WORK INSTRUCTIONS: Would you transcribe each entry that follows word for word, minus the images?

Stored data entries

---*---

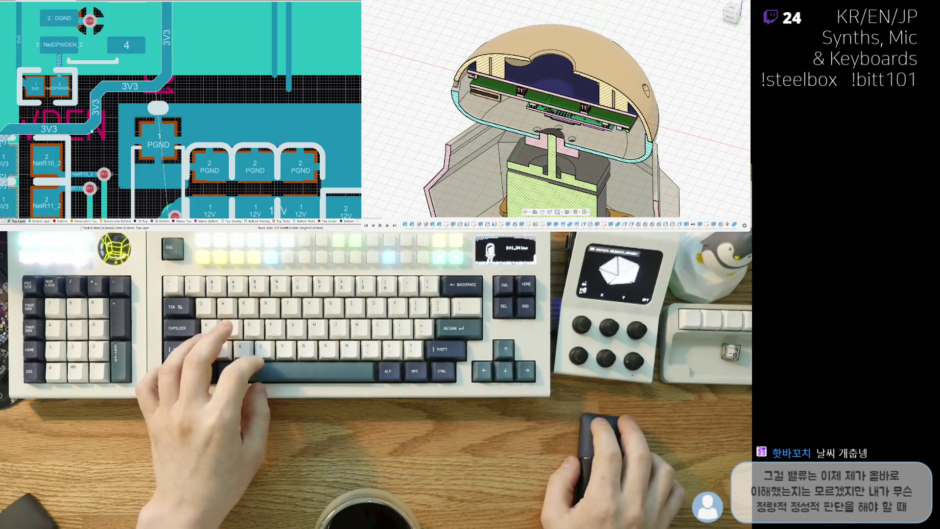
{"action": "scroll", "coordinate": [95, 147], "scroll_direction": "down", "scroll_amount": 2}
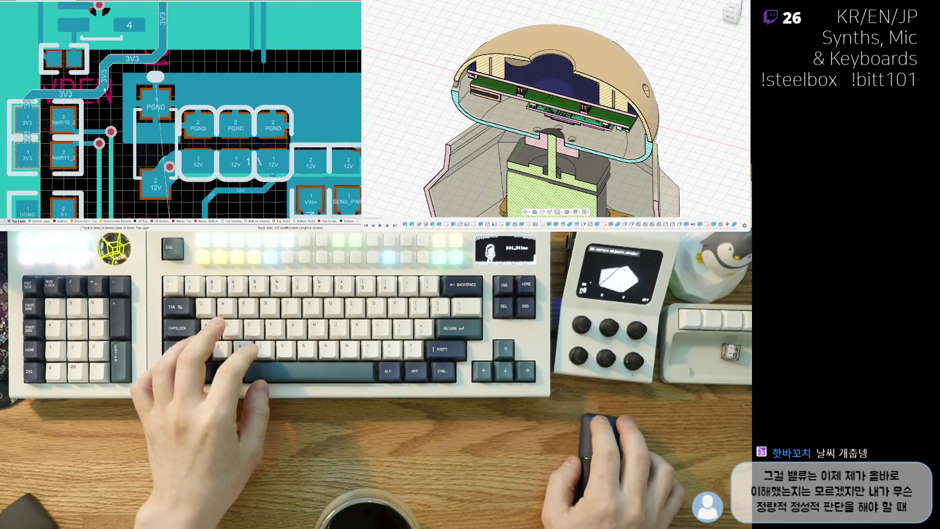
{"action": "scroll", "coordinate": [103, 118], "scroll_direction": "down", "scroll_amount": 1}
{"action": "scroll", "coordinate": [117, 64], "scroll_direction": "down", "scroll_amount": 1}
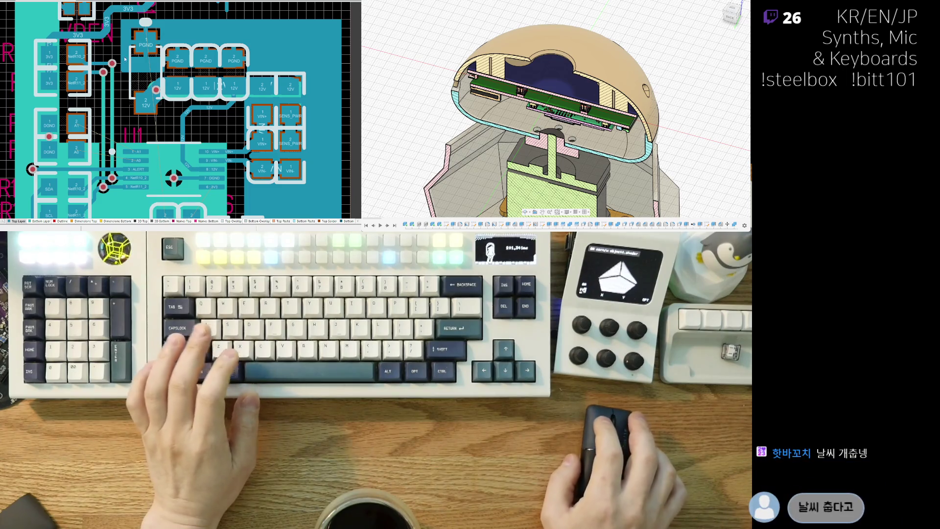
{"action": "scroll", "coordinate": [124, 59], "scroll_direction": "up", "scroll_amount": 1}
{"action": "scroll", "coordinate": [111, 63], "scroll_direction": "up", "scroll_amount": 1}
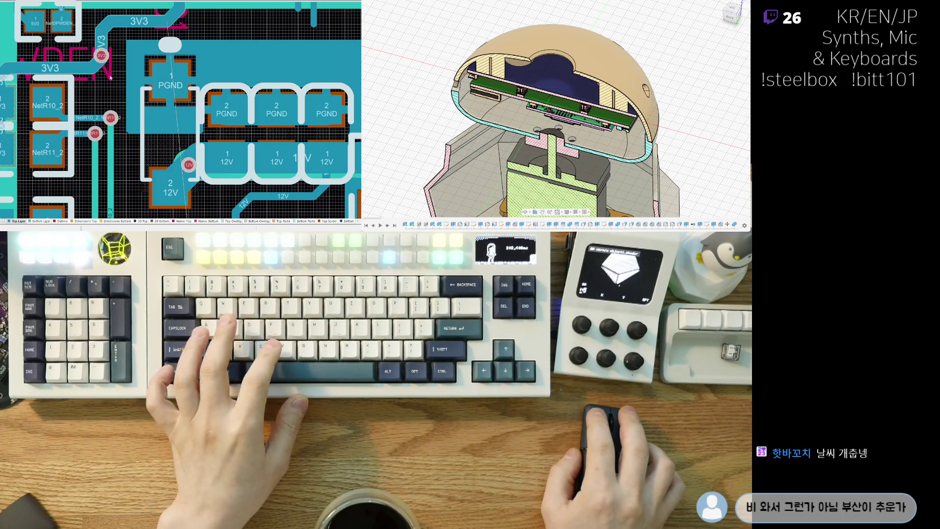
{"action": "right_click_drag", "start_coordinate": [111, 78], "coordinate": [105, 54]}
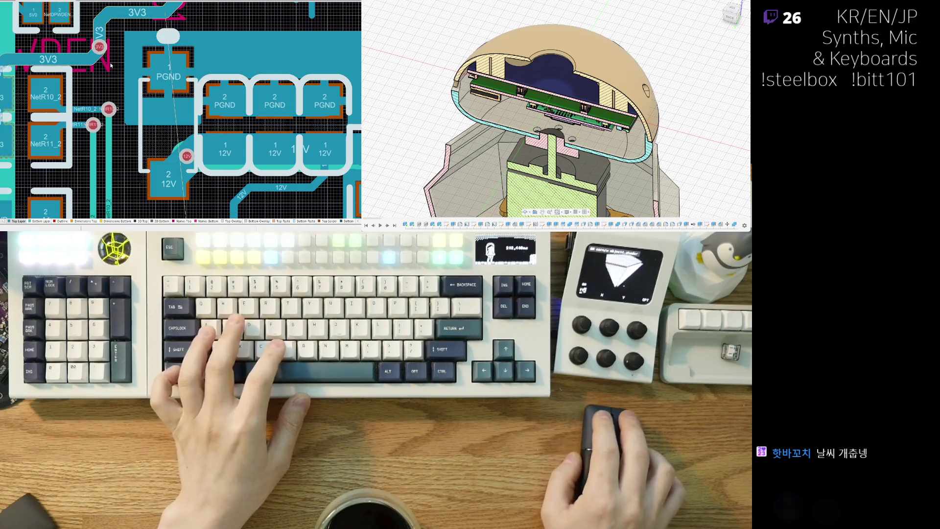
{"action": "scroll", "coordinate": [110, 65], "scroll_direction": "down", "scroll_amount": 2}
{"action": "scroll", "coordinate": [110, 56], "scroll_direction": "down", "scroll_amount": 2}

---*---

ANSWER TO THIS PROBLEM:
{"action": "scroll", "coordinate": [95, 147], "scroll_direction": "down", "scroll_amount": 2}
{"action": "scroll", "coordinate": [103, 118], "scroll_direction": "down", "scroll_amount": 1}
{"action": "scroll", "coordinate": [117, 64], "scroll_direction": "down", "scroll_amount": 1}
{"action": "scroll", "coordinate": [124, 59], "scroll_direction": "up", "scroll_amount": 1}
{"action": "scroll", "coordinate": [111, 63], "scroll_direction": "up", "scroll_amount": 1}
{"action": "right_click_drag", "start_coordinate": [111, 78], "coordinate": [105, 54]}
{"action": "scroll", "coordinate": [110, 65], "scroll_direction": "down", "scroll_amount": 2}
{"action": "scroll", "coordinate": [110, 56], "scroll_direction": "down", "scroll_amount": 2}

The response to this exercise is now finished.